Freedom, Confinement and Disguise: An Interview with Barbara Guest

Catherine Wagner


I met and interviewed Barbara Guest in Berkeley in November, 1996, when I was a graduate student; Donald Revell, who was my teacher and who knew I loved her work, had asked me to interview her for Colorado Review. Barbara would have been about 76. She kindly picked me up at the BART station and took me for a driving tour of Berkeley, where I’d never been. She pointed out the plane trees on campus—I asked to see them because they were mentioned so often in Quill, Solitary Apparition, then her most recent book (her Selected Poems had come out recently as well).

We turned on the tape recorder when we arrived at her little house in Berkeley. Barbara sat near a wooden spiral staircase in a blue chair that matched her very blue eyes. I was practically shaking with fear during the interview; she was queenly and occasionally (gently) impatient with my questions. She took me out to dinner at an Indian restaurant where I was impressed (I’d been living in Salt Lake City) by paintings of bare-breasted goddesses on the walls. I remember feeling very warm toward her at dinner. I didn’t realize at the time that the interview had probably made her nervous, too; her queenliness vanished at dinner and all my fear left me. She told me stories about New York in the fifties and sixties, about her financial struggles and the masculine culture of the time and the artists and writers she’d known; I have a terrible memory for conversation and I wish I’d written everything down afterward. She gossiped happily and asked me questions about my own writing, and her kindness and anecdotes and encouragements: “Oh, you must get in touch with so-and-so! Don’t be scared of him, he’s very kind”—gave me a sense of a world of poets who supported one another.

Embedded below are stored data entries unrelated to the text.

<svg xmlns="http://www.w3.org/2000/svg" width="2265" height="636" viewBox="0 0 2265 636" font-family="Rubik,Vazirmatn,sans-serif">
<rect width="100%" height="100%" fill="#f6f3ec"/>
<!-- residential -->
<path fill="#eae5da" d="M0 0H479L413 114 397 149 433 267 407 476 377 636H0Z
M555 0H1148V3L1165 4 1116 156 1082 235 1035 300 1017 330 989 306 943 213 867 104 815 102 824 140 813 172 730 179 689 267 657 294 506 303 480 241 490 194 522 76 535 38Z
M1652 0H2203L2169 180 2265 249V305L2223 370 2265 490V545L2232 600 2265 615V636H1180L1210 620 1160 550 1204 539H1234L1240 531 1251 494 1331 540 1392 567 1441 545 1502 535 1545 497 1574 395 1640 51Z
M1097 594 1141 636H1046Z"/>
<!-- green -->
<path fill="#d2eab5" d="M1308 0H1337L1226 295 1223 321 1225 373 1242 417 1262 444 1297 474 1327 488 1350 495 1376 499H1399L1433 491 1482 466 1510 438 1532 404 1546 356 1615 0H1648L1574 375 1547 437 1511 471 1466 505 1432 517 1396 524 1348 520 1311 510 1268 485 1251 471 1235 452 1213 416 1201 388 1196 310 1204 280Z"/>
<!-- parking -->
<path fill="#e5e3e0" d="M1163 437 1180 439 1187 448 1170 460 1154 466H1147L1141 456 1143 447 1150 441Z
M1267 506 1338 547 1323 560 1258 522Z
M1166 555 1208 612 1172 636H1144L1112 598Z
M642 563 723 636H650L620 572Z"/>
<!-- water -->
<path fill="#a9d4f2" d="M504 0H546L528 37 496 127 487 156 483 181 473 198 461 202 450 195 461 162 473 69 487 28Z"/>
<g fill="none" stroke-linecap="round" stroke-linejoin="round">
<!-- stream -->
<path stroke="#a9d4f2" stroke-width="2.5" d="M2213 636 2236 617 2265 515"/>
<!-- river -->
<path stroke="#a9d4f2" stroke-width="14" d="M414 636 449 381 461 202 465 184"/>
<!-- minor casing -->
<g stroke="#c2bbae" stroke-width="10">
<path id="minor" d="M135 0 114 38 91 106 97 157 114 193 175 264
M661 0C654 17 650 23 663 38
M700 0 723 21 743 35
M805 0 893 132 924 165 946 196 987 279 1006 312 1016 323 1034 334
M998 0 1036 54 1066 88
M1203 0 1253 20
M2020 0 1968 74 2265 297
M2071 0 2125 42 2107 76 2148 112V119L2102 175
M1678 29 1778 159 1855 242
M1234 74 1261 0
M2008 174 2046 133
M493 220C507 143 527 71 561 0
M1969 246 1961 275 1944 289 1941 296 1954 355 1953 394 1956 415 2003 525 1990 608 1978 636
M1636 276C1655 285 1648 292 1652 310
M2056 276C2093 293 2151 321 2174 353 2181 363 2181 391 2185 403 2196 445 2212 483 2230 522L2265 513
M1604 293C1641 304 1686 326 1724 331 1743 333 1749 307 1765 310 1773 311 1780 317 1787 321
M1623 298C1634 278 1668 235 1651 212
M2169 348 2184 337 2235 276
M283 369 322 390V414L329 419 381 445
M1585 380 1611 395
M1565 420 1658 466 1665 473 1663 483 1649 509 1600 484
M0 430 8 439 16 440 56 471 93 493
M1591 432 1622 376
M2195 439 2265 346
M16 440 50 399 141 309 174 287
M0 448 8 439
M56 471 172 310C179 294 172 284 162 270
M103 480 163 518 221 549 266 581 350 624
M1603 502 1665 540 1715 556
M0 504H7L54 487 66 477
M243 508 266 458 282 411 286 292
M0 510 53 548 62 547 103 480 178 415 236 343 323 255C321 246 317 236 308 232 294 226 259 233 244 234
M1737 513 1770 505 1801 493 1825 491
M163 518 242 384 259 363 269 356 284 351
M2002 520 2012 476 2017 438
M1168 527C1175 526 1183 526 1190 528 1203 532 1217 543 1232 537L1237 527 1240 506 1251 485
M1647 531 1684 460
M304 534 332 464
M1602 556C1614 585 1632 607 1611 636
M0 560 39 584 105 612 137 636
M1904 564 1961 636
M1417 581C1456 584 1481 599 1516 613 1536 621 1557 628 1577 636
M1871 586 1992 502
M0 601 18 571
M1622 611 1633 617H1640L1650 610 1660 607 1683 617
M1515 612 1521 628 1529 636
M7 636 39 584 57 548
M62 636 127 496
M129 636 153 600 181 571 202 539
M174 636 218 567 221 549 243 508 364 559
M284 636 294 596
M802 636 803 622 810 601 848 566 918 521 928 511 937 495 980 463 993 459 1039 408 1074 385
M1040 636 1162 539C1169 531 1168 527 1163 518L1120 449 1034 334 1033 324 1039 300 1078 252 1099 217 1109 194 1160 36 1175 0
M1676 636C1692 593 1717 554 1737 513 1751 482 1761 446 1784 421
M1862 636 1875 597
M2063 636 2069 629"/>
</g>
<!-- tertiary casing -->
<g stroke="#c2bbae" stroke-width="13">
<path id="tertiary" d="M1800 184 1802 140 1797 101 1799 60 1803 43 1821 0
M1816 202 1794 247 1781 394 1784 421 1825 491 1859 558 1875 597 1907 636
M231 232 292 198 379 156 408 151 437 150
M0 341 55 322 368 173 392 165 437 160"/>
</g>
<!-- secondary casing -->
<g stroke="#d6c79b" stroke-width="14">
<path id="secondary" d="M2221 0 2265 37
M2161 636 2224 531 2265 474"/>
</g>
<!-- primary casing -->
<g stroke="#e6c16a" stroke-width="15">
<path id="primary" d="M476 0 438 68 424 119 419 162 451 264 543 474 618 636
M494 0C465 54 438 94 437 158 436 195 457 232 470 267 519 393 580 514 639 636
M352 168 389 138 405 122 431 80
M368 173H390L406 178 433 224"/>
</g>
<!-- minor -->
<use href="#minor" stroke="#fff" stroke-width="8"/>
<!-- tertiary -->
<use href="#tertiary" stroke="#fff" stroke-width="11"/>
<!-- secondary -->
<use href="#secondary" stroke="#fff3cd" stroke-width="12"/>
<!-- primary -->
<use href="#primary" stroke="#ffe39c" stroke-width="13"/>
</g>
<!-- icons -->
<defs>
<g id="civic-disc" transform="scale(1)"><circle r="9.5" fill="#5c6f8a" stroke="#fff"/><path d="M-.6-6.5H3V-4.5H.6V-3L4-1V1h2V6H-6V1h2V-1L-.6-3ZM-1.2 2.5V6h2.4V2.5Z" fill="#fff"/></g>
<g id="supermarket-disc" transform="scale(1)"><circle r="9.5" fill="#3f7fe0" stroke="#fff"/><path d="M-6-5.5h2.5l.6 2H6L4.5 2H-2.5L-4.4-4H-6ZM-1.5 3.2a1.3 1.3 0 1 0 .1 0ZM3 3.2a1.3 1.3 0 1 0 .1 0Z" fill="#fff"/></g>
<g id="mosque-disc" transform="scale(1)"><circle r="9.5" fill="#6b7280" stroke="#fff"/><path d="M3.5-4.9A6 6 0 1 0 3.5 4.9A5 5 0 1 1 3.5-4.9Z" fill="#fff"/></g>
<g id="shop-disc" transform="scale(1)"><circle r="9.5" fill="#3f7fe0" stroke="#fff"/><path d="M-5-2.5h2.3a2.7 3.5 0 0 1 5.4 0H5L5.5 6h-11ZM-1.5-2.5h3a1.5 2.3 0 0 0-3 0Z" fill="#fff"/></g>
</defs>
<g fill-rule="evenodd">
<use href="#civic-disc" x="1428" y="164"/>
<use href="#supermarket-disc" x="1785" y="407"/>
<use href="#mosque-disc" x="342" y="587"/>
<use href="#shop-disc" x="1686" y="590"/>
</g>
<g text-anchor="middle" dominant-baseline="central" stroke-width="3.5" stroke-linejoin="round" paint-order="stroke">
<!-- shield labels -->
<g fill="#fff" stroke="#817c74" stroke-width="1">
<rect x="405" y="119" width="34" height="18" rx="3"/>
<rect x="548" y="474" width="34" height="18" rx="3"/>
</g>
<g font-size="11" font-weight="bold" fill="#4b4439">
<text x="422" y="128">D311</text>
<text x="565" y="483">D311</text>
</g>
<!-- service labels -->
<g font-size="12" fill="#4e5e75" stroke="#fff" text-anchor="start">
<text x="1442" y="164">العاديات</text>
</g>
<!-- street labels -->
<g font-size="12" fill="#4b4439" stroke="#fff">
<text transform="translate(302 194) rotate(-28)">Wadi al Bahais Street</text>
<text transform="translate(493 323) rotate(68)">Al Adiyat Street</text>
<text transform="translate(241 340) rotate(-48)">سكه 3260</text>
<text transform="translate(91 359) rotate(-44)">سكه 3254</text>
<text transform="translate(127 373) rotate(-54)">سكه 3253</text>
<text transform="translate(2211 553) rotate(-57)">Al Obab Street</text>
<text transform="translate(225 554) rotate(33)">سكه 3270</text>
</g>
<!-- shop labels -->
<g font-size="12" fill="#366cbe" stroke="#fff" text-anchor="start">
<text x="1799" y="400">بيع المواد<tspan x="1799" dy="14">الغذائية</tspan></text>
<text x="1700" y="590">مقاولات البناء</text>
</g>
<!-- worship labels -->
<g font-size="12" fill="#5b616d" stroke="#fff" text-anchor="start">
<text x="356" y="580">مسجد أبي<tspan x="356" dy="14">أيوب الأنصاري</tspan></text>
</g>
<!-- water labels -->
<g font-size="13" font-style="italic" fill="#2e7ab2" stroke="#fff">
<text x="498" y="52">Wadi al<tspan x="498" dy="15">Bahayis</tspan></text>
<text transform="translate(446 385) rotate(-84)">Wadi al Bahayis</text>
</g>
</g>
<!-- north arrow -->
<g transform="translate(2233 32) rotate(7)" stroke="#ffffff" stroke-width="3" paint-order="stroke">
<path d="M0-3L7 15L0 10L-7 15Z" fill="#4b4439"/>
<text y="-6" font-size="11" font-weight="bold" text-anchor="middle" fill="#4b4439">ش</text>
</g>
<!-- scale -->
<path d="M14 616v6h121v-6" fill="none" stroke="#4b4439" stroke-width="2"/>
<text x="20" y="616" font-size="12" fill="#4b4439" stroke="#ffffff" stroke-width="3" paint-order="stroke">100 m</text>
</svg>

When I sent Barbara the transcript to look over, what she returned surprised me: she altered passages and cut the whole from fourteen single-spaced pages down to three. (I was disappointed because I had looked forward to a larger multiple of the five dollars per page Colorado Review paid.) The version published in Colorado Review (Spring 1997) is more of a Barbara Guest poem than an interview; it’s very lovely and its careful obliqueness bears little resemblance to the below, in which I kept pushing her to explain herself and she resisted, at times explicitly. She was a terribly elegant person and poet and an articulate speaker, but she wasn’t an elegant explainer: explanations require restrictive linearities that can lead to contradictions when you’re talking about something as mysterious as poetry. I think the effort to be linear felt inaccurate to her and irritated her, so she made a poem out of our interview. I hope she wouldn’t mind my sharing the original object in its associative and productive messiness.